Prezydent z wizytą na stadionie PGE Narodowym, gdzie powstaje szpital tymczasowy

i

Autor: Jakub Szymczuk/KPRP Prezydent z wizytą na stadionie PGE Narodowym, gdzie powstaje szpital tymczasowy

Alarm! Szef kancelarii premiera SZCZERZE: " System jest już na granicy wydolności"

2020-11-03 9:18

Koronawirus w Polsce już chyba dawno wymknął się spod jakiejkolwiek kontroli. Codziennie Ministerstwo Zdrowia informuje przynajmniej o kilkunastu tysiącach przypadków zakażeń koronawirusem. Nikt natomiast nie wie, ile osób choruje i nie zdaje sobie z tego sprawy. A tacy ludzie też roznoszą koronawiusa. Do rządzących chyba dotarło, że sytuacja jest poważna. Szef kancelarii premiera szczerze przyznał, że "system jest już na granicy wytrzymałości".

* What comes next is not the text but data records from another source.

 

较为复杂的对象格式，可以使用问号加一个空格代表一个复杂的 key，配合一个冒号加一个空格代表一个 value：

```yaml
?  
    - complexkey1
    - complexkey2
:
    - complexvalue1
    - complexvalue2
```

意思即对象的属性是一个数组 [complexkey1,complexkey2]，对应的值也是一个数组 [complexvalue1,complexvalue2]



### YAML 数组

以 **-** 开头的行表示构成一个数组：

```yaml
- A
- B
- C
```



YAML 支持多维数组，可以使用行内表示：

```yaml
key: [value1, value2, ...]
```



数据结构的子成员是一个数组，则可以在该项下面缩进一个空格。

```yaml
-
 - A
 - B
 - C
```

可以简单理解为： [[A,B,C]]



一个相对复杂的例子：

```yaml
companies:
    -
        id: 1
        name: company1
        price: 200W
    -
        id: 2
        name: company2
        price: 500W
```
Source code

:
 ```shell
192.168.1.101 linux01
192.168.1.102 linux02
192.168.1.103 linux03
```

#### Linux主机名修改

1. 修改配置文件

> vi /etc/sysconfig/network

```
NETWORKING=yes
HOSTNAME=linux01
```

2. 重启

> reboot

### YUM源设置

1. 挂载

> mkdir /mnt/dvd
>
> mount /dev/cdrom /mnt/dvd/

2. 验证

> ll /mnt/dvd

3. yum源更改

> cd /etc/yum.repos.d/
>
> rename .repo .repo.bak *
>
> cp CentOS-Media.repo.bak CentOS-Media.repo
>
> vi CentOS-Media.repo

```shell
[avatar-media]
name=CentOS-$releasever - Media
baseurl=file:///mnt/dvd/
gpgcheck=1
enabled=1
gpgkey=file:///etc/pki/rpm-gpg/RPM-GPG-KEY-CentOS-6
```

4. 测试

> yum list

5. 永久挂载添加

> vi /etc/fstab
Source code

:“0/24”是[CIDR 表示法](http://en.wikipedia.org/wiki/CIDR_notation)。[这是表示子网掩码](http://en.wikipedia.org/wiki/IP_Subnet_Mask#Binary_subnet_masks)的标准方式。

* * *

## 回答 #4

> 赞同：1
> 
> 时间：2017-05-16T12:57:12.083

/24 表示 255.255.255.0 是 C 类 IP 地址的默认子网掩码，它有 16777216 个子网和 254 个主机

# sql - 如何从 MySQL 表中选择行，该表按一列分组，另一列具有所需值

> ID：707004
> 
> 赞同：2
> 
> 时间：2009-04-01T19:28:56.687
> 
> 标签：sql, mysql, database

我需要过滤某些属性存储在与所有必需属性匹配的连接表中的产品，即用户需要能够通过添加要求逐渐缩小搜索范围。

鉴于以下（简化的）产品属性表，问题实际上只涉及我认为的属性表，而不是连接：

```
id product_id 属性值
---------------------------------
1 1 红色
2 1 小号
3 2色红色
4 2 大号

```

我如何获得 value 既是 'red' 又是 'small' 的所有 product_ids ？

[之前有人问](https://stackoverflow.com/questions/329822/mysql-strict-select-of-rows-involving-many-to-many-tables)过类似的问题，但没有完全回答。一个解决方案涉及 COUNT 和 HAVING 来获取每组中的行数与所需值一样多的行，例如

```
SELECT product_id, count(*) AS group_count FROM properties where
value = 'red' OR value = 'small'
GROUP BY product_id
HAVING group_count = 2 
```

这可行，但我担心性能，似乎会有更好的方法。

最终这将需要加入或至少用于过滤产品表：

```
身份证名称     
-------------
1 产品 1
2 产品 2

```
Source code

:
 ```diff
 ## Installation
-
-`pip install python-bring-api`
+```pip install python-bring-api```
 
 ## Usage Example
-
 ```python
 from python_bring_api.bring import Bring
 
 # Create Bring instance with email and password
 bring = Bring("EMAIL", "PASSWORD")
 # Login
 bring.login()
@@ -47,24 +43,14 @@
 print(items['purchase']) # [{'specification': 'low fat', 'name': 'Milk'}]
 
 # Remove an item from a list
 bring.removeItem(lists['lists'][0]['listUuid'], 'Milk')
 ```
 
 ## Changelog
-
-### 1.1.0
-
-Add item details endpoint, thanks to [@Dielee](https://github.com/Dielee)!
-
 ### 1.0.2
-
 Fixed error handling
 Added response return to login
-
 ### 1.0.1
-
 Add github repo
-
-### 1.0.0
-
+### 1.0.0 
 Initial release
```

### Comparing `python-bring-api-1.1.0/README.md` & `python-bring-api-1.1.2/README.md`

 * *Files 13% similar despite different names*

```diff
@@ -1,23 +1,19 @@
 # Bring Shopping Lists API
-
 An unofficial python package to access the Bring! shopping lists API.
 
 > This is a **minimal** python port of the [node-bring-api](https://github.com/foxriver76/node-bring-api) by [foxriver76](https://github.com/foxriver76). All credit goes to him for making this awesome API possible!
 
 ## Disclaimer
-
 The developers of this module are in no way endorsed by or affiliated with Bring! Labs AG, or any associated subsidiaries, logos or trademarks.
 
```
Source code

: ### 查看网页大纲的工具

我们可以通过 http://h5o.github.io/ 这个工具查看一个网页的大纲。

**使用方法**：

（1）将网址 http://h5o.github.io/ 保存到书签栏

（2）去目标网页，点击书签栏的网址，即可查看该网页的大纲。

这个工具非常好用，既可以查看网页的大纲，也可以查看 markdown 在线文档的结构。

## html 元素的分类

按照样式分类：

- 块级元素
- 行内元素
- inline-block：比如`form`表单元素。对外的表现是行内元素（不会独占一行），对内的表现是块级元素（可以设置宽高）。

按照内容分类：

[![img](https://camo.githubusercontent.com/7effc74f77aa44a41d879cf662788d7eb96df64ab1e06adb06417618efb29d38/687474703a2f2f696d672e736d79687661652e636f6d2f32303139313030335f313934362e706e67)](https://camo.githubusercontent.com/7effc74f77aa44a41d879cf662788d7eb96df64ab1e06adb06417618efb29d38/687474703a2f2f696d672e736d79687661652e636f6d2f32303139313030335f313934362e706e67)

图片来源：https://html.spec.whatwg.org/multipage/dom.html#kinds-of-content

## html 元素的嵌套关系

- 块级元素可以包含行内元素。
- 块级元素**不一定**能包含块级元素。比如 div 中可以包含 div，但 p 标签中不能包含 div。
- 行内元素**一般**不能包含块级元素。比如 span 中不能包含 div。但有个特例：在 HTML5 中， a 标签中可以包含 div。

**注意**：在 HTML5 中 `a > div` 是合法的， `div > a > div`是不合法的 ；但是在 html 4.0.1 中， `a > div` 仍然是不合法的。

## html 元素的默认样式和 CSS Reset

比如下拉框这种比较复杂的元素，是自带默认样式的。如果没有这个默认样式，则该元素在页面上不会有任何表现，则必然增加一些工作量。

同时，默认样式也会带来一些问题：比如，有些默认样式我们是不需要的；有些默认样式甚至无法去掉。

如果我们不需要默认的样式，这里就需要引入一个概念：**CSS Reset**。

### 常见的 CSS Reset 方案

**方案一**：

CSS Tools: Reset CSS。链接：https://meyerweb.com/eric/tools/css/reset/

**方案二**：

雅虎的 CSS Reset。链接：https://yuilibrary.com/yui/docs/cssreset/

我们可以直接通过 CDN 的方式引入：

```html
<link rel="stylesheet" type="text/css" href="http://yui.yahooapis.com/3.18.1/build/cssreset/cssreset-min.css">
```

Koronawirus w Polsce. Michał Dworczyk wprost dał do zrozumienia, że chorych na koronawirusa będzie lawinowo przybywać. - Biorąc pod uwagę dynamikę przyrostu zachorowań oraz również to, co się dzieje dzisiaj w Polsce, trzeba liczyć się z bardzo dużymi przyrostami liczby chorych, a w konsekwencji z dużą potrzebą łóżek dla pacjentów COVID-owych, więc obawiam się, że przynajmniej część tych szpitali tymczasowych będzie wykorzystywana - przyznał szef KPRM w rozmowie z TVN24. - System jest już na granicy wydolności. Jak wiemy, od lat borykamy się w Polsce z problemem zbyt małej liczby personelu medycznego - podkreślił Dworczyk. Co dalej? Jaki jest plan rządu na walkę z koronawirusem? - Na posiedzeniu Sejmu w przyszłym tygodniu będą procedowane kolejne przepisy ułatwiające dostęp do polskiego rynku pracy personelowi medycznemu z krajów spoza UE. Mówiąc najkrócej, będzie to ułatwienie w zatrudnianiu lekarzy, pielęgniarek, ratowników medycznych z krajów spoza UE w polskim systemie, w szpitalach tymczasowych de facto - ujawnił Michał Dworczyk. 

CZYTAJ TAKŻE: Koronawirus w pracy, a sanepid milczy. Kto idzie na kwarantannę? Odpowiedź jest zaskakująca

Szef kancelarii premiera podkreślił, że "w tej chwili jest olbrzymia potrzeba skokowego zwiększenia liczby personelu medycznego, który mógłby pracować w szpitalach COVID-owych". - Każdy taki pracownik medyczny będzie pracował pod opieką polskiego lekarza - zaznaczył Dworczyk.